# Assignment
Write the entries out again exactly as they stand, but without the pictures.

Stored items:
= Beginning of Section =
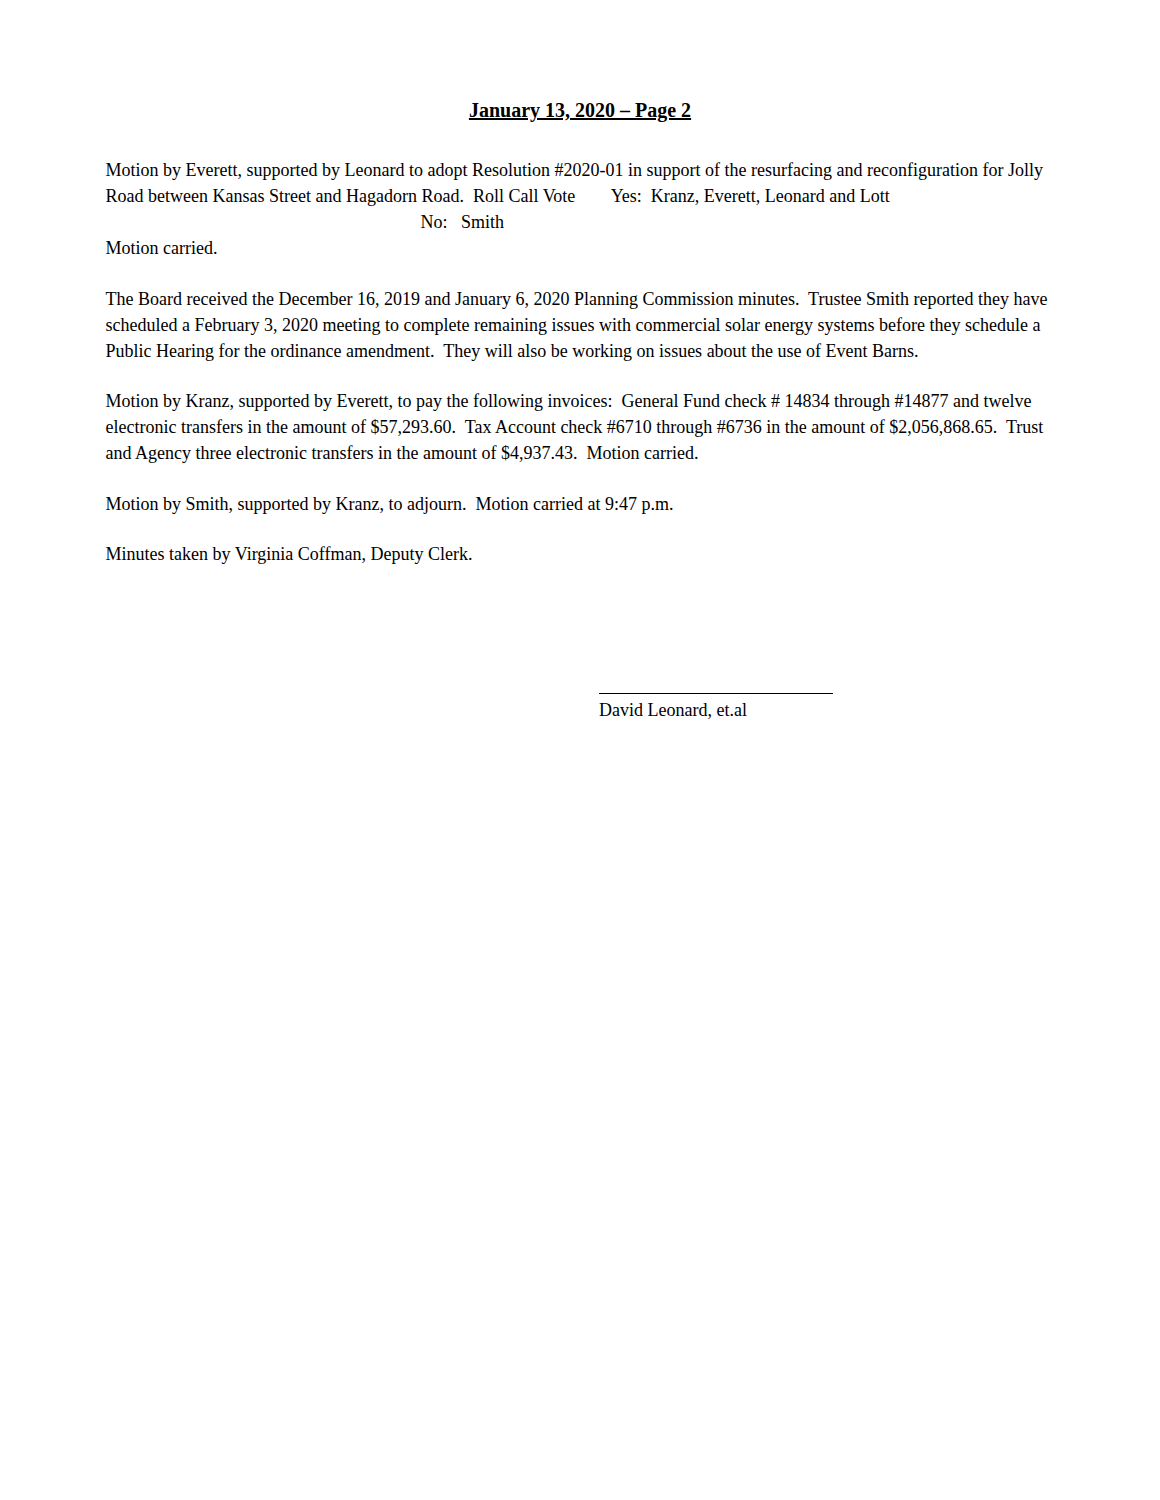January 13, 2020 – Page 2
Motion by Everett, supported by Leonard to adopt Resolution #2020-01 in support of the resurfacing and reconfiguration for Jolly Road between Kansas Street and Hagadorn Road. Roll Call Vote Yes: Kranz, Everett, Leonard and Lott No: Smith Motion carried.
The Board received the December 16, 2019 and January 6, 2020 Planning Commission minutes. Trustee Smith reported they have scheduled a February 3, 2020 meeting to complete remaining issues with commercial solar energy systems before they schedule a Public Hearing for the ordinance amendment. They will also be working on issues about the use of Event Barns.
Motion by Kranz, supported by Everett, to pay the following invoices: General Fund check # 14834 through #14877 and twelve electronic transfers in the amount of $57,293.60. Tax Account check #6710 through #6736 in the amount of $2,056,868.65. Trust and Agency three electronic transfers in the amount of $4,937.43. Motion carried.
Motion by Smith, supported by Kranz, to adjourn. Motion carried at 9:47 p.m.
Minutes taken by Virginia Coffman, Deputy Clerk.
David Leonard, et.al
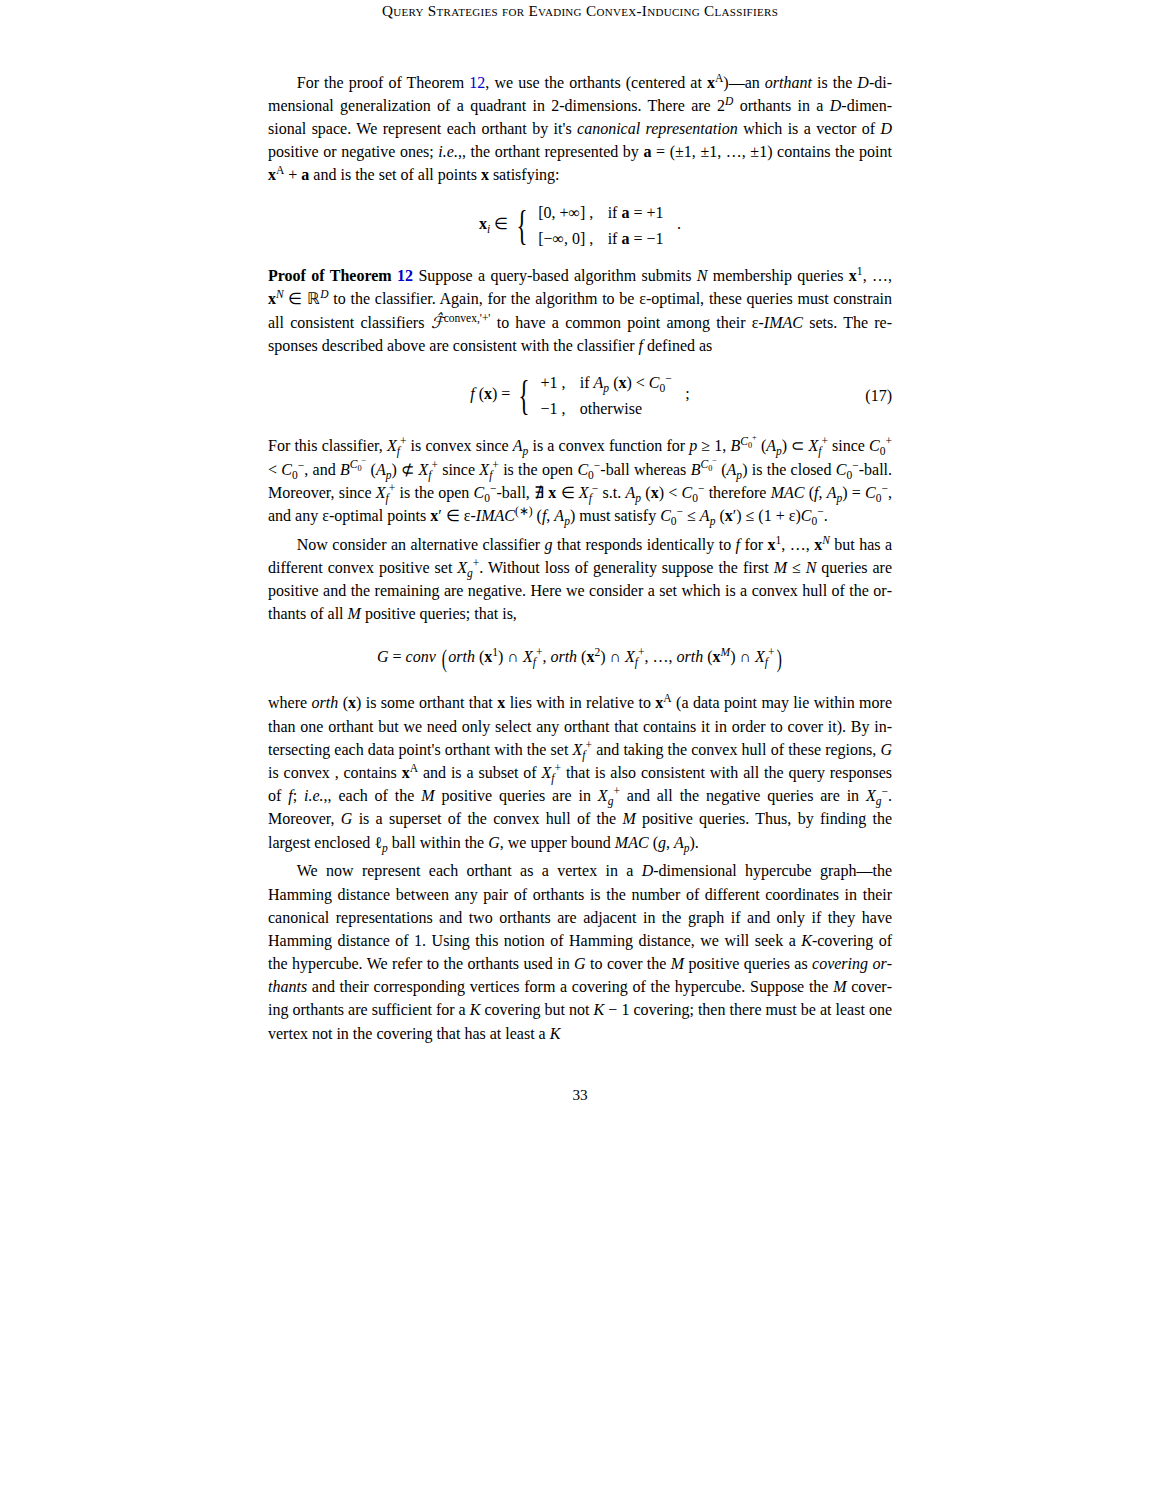Query Strategies for Evading Convex-Inducing Classifiers
For the proof of Theorem 12, we use the orthants (centered at xA)—an orthant is the D-dimensional generalization of a quadrant in 2-dimensions. There are 2D orthants in a D-dimensional space. We represent each orthant by it's canonical representation which is a vector of D positive or negative ones; i.e.,, the orthant represented by a = (±1, ±1, …, ±1) contains the point xA + a and is the set of all points x satisfying:
xi ∈ { [0, +∞] , if a = +1 [−∞, 0] , if a = −1 .
Proof of Theorem 12 Suppose a query-based algorithm submits N membership queries x1, …, xN ∈ ℝD to the classifier. Again, for the algorithm to be ε-optimal, these queries must constrain all consistent classifiers ℱ̂convex,'+' to have a common point among their ε-IMAC sets. The responses described above are consistent with the classifier f defined as
f (x) = { +1 , if Ap (x) < C0− −1 , otherwise ; (17)
For this classifier, Xf+ is convex since Ap is a convex function for p ≥ 1, BC0+ (Ap) ⊂ Xf+ since C0+ < C0−, and BC0− (Ap) ⊄ Xf+ since Xf+ is the open C0−-ball whereas BC0− (Ap) is the closed C0−-ball. Moreover, since Xf+ is the open C0−-ball, ∄ x ∈ Xf− s.t. Ap (x) < C0− therefore MAC (f, Ap) = C0−, and any ε-optimal points x′ ∈ ε-IMAC(∗) (f, Ap) must satisfy C0− ≤ Ap (x′) ≤ (1 + ε)C0−.
Now consider an alternative classifier g that responds identically to f for x1, …, xN but has a different convex positive set Xg+. Without loss of generality suppose the first M ≤ N queries are positive and the remaining are negative. Here we consider a set which is a convex hull of the orthants of all M positive queries; that is,
G = conv (orth (x1) ∩ Xf+, orth (x2) ∩ Xf+, …, orth (xM) ∩ Xf+)
where orth (x) is some orthant that x lies with in relative to xA (a data point may lie within more than one orthant but we need only select any orthant that contains it in order to cover it). By intersecting each data point's orthant with the set Xf+ and taking the convex hull of these regions, G is convex , contains xA and is a subset of Xf+ that is also consistent with all the query responses of f; i.e.,, each of the M positive queries are in Xg+ and all the negative queries are in Xg−. Moreover, G is a superset of the convex hull of the M positive queries. Thus, by finding the largest enclosed ℓp ball within the G, we upper bound MAC (g, Ap).
We now represent each orthant as a vertex in a D-dimensional hypercube graph—the Hamming distance between any pair of orthants is the number of different coordinates in their canonical representations and two orthants are adjacent in the graph if and only if they have Hamming distance of 1. Using this notion of Hamming distance, we will seek a K-covering of the hypercube. We refer to the orthants used in G to cover the M positive queries as covering orthants and their corresponding vertices form a covering of the hypercube. Suppose the M covering orthants are sufficient for a K covering but not K − 1 covering; then there must be at least one vertex not in the covering that has at least a K
33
= End of Section =
# Your response
January 13, 2020 – Page 2
Motion by Everett, supported by Leonard to adopt Resolution #2020-01 in support of the resurfacing and reconfiguration for Jolly Road between Kansas Street and Hagadorn Road. Roll Call Vote Yes: Kranz, Everett, Leonard and Lott No: Smith Motion carried.
The Board received the December 16, 2019 and January 6, 2020 Planning Commission minutes. Trustee Smith reported they have scheduled a February 3, 2020 meeting to complete remaining issues with commercial solar energy systems before they schedule a Public Hearing for the ordinance amendment. They will also be working on issues about the use of Event Barns.
Motion by Kranz, supported by Everett, to pay the following invoices: General Fund check # 14834 through #14877 and twelve electronic transfers in the amount of $57,293.60. Tax Account check #6710 through #6736 in the amount of $2,056,868.65. Trust and Agency three electronic transfers in the amount of $4,937.43. Motion carried.
Motion by Smith, supported by Kranz, to adjourn. Motion carried at 9:47 p.m.
Minutes taken by Virginia Coffman, Deputy Clerk.
David Leonard, et.al
Query Strategies for Evading Convex-Inducing Classifiers
For the proof of Theorem 12, we use the orthants (centered at xA)—an orthant is the D-dimensional generalization of a quadrant in 2-dimensions. There are 2D orthants in a D-dimensional space. We represent each orthant by it's canonical representation which is a vector of D positive or negative ones; i.e.,, the orthant represented by a = (±1, ±1, …, ±1) contains the point xA + a and is the set of all points x satisfying:
xi ∈ { [0, +∞] , if a = +1 [−∞, 0] , if a = −1 .
Proof of Theorem 12 Suppose a query-based algorithm submits N membership queries x1, …, xN ∈ ℝD to the classifier. Again, for the algorithm to be ε-optimal, these queries must constrain all consistent classifiers ℱ̂convex,'+' to have a common point among their ε-IMAC sets. The responses described above are consistent with the classifier f defined as
f (x) = { +1 , if Ap (x) < C0− −1 , otherwise ; (17)
For this classifier, Xf+ is convex since Ap is a convex function for p ≥ 1, BC0+ (Ap) ⊂ Xf+ since C0+ < C0−, and BC0− (Ap) ⊄ Xf+ since Xf+ is the open C0−-ball whereas BC0− (Ap) is the closed C0−-ball. Moreover, since Xf+ is the open C0−-ball, ∄ x ∈ Xf− s.t. Ap (x) < C0− therefore MAC (f, Ap) = C0−, and any ε-optimal points x′ ∈ ε-IMAC(∗) (f, Ap) must satisfy C0− ≤ Ap (x′) ≤ (1 + ε)C0−.
Now consider an alternative classifier g that responds identically to f for x1, …, xN but has a different convex positive set Xg+. Without loss of generality suppose the first M ≤ N queries are positive and the remaining are negative. Here we consider a set which is a convex hull of the orthants of all M positive queries; that is,
G = conv (orth (x1) ∩ Xf+, orth (x2) ∩ Xf+, …, orth (xM) ∩ Xf+)
where orth (x) is some orthant that x lies with in relative to xA (a data point may lie within more than one orthant but we need only select any orthant that contains it in order to cover it). By intersecting each data point's orthant with the set Xf+ and taking the convex hull of these regions, G is convex , contains xA and is a subset of Xf+ that is also consistent with all the query responses of f; i.e.,, each of the M positive queries are in Xg+ and all the negative queries are in Xg−. Moreover, G is a superset of the convex hull of the M positive queries. Thus, by finding the largest enclosed ℓp ball within the G, we upper bound MAC (g, Ap).
We now represent each orthant as a vertex in a D-dimensional hypercube graph—the Hamming distance between any pair of orthants is the number of different coordinates in their canonical representations and two orthants are adjacent in the graph if and only if they have Hamming distance of 1. Using this notion of Hamming distance, we will seek a K-covering of the hypercube. We refer to the orthants used in G to cover the M positive queries as covering orthants and their corresponding vertices form a covering of the hypercube. Suppose the M covering orthants are sufficient for a K covering but not K − 1 covering; then there must be at least one vertex not in the covering that has at least a K
33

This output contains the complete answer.